La candidature de la République démocratique du Congo (RDC) au poste de Secrétaire général de l’Organisation internationale de la Francophonie (OIF) a été officiellement préconisée en perspective du prochain sommet de l’organisation. Cette proposition émane du Délégué général à la Francophonie, qui estime que la RDC dispose de profils compétents capables de rivaliser avec la candidate soutenue par le Rwanda, pays qualifié d’agresseur par les autorités congolaises, selon un communiqué consulté mercredi par l’Agence congolaise de presse (ACP).

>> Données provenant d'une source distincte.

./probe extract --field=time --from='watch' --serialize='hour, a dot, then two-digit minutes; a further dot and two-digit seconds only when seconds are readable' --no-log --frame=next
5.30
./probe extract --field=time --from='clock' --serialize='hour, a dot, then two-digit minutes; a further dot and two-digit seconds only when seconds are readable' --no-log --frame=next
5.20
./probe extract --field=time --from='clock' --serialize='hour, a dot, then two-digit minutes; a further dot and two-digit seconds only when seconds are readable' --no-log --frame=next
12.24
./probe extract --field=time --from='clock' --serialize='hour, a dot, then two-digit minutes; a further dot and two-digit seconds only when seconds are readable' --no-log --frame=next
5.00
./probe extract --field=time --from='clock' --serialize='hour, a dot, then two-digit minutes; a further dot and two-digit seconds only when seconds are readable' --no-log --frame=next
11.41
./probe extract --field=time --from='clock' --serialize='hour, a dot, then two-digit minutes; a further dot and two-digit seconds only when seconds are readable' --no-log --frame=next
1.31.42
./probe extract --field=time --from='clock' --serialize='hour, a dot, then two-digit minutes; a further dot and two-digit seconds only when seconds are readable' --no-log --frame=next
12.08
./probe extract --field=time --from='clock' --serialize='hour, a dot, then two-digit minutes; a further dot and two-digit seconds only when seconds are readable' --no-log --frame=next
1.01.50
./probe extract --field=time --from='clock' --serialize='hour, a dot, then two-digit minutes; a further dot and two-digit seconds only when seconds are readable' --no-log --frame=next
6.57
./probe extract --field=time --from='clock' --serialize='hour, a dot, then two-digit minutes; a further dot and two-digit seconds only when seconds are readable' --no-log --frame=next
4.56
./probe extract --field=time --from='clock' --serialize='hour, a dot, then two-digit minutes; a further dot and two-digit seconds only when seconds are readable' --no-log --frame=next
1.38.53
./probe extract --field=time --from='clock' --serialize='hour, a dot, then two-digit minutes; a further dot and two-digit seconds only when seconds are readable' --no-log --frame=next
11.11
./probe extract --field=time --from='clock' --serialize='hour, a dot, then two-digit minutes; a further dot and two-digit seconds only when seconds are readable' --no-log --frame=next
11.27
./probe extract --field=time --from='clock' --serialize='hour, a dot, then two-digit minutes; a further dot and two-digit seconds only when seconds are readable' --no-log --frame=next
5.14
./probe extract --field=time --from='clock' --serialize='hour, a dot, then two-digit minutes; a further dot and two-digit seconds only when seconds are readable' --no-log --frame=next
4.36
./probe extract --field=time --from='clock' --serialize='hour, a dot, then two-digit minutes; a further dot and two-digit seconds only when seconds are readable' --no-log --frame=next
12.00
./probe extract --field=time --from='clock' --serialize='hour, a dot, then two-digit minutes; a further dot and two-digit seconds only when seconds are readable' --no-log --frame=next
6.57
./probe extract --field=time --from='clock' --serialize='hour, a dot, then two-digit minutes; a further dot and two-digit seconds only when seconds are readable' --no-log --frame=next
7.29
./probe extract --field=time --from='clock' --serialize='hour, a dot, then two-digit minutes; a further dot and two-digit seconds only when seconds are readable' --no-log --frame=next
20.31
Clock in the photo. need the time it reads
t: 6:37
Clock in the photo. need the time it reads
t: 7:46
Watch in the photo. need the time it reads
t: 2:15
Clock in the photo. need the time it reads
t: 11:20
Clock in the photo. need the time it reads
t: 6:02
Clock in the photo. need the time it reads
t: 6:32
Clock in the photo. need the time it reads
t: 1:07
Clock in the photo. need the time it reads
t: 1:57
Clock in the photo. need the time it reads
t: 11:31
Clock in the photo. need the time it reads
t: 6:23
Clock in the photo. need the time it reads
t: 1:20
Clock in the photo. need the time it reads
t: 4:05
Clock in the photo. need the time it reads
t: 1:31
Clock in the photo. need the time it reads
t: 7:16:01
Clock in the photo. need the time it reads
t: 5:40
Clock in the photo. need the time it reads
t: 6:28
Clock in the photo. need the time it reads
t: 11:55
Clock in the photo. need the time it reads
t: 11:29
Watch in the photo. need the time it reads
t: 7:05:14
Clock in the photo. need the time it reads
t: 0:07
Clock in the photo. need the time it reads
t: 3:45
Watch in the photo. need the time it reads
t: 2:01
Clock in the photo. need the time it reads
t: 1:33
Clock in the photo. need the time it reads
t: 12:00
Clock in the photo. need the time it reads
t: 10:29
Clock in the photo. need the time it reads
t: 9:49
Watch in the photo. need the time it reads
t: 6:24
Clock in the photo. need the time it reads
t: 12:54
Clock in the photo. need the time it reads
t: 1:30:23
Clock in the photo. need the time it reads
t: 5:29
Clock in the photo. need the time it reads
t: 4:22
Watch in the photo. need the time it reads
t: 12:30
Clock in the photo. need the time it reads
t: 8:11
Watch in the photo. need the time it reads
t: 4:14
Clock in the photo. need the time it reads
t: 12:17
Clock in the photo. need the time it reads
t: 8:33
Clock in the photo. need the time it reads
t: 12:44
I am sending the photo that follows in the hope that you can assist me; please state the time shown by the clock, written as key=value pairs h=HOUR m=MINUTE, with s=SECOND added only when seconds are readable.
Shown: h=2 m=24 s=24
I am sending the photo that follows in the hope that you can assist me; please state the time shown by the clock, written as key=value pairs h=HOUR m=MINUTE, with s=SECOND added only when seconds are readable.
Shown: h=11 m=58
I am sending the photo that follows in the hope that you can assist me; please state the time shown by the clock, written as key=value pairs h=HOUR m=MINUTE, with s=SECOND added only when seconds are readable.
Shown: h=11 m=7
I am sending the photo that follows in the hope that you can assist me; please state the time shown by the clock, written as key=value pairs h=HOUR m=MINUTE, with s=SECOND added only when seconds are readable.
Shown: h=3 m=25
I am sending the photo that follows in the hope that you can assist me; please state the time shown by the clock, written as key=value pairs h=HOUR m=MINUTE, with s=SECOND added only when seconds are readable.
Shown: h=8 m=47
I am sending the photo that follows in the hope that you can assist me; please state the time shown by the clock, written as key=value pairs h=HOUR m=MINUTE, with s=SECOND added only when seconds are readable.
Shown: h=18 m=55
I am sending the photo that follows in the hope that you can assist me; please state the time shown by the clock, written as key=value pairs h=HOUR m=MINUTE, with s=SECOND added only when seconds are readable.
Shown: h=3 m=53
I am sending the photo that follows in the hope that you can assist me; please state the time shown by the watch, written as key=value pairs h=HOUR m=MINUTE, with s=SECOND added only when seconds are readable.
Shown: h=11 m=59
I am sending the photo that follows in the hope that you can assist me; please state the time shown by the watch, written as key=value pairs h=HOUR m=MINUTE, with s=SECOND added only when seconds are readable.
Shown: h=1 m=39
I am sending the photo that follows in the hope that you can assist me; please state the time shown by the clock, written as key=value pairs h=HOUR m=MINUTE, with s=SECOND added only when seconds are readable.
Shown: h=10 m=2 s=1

S’exprimant dans ce document, Mabiala Ma-Umba, Délégué général à la Francophonie, a souligné la nécessité pour l’État congolais de traduire cette ambition en actes concrets. « La RDC compte des compatriotes capables de challenger la Rwandaise Louise Mushikiwabo, mais encore faut-il que l’État congolais, en tant que membre de l’OIF, présente officiellement un candidat et mène une campagne active auprès des Chefs d’État et de gouvernement. Ce sont eux qui élisent le Secrétaire général de la Francophonie », a-t-il déclaré.
Un enjeu diplomatique majeur pour la RDC
Cette prise de position intervient dans un contexte géopolitique marqué par des tensions persistantes entre la RDC et le Rwanda, notamment autour de la situation sécuritaire à l’Est du pays. Pour Kinshasa, l’enjeu dépasse le simple cadre institutionnel de la Francophonie : il s’agit également d’un combat d’influence diplomatique au sein d’un espace multilatéral stratégique regroupant plus de 80 États et gouvernements.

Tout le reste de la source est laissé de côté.